Verstärkt wird alles noch, wenn man zu dieser späten Abendzeit einen Freund aufsucht, um nachzusehen, wie es ihm geht.
Franz Kafka
Tradução
O Passeio Repentino
Quando à noite parece ter-se tomado a decisão definitiva de permanecer em casa, vestiu-se o roupão, depois do jantar ficou-se sentado à mesa iluminada, às voltas com aquele trabalho ou jogo ao término do qual habitualmente se vai dormir, quando lá fora há um tempo inamistoso que torna natural permanecer em casa, quando já se passou tanto tempo quieto à mesa que ir embora teria de provocar espanto geral, quando até as escadas já estão escuras e a porta do prédio fechada, e quando apesar disso tudo, num mal-estar repentino, fica-se em pé, troca-se o roupão, surge-se imediatamente vestido para ir à rua, se esclarece que é preciso sair, faz-se isso depois de breve despedida, acreditando-se ter deixado maior ou menor irritação conforme a rapidez com que se bate a porta do apartamento, quando se está de novo na rua com membros que respondem com uma mobilidade especial a essa liberdade inesperada que lhes foi concedida, quando se sente, através dessa decisão, concentrada em si mesmo toda a capacidade de decidir, quando se reconhece com um senso maior que o comum que se tem mais energia do que necessidade de produzir e suportar a mais rápida das mudanças, e quando assim se vai às pressas pelas longas ruas - então por essa noite está-se totalmente desligado da família, que desvia seu rumo para o inessencial enquanto, firme de alto a baixo, os contornos com as linhas carregadas, dando tapas na parte traseira das coxas, ascende-se à sua verdadeira estatura.
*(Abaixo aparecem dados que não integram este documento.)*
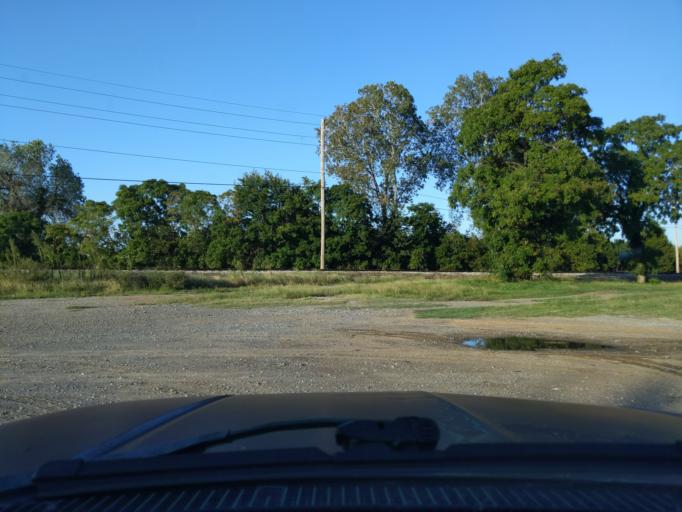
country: US
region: Oklahoma
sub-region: Tulsa County
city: Sand Springs
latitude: 36.1298
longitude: -96.1155
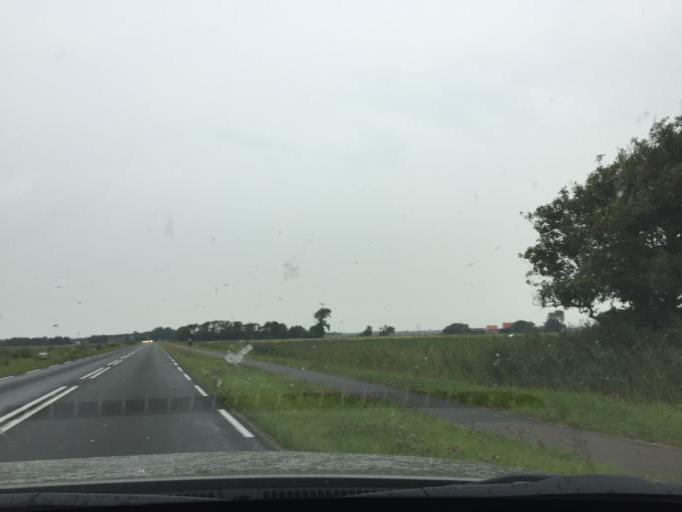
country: NL
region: North Holland
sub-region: Gemeente Texel
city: Den Burg
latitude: 53.0646
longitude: 4.7761
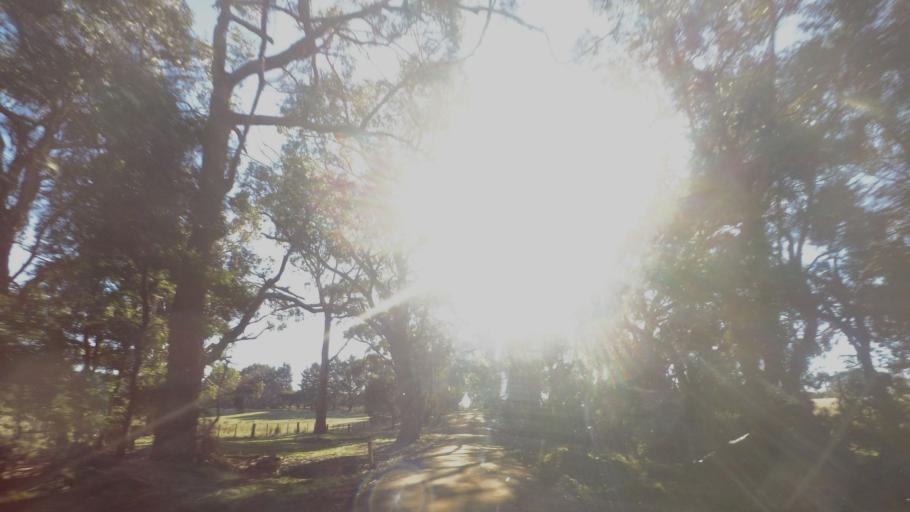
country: AU
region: Victoria
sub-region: Mount Alexander
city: Castlemaine
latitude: -37.2954
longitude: 144.3320
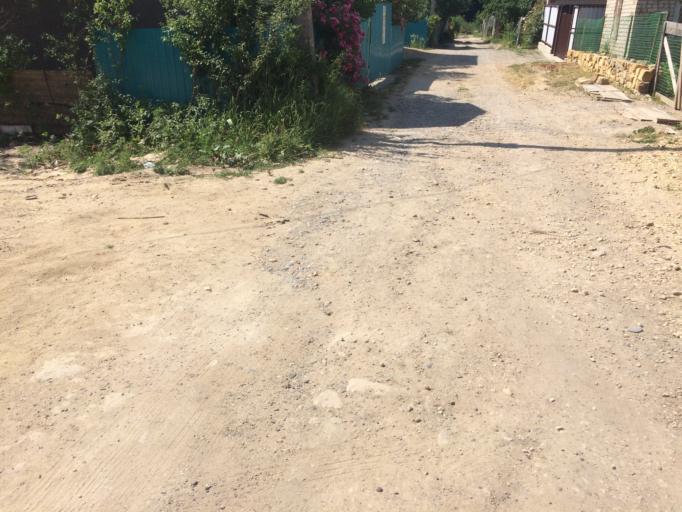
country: RU
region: Stavropol'skiy
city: Tatarka
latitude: 44.9811
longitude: 41.9408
Tudo fica mais reforçado quando, a essa hora tardia da noite, se procura um amigo para ver como ele vai.
(tradução de Modesto Carone, no livro A Contemplação / O Foguista, de Franz Kafka - ed. Cia. das Letras)
2 comentários:
Muito agradável leitura. Gostei da postagem. E da ideia.
E descobre-se sozinho. Livre e solitário. Daí bate a saudade, do conforto, da família.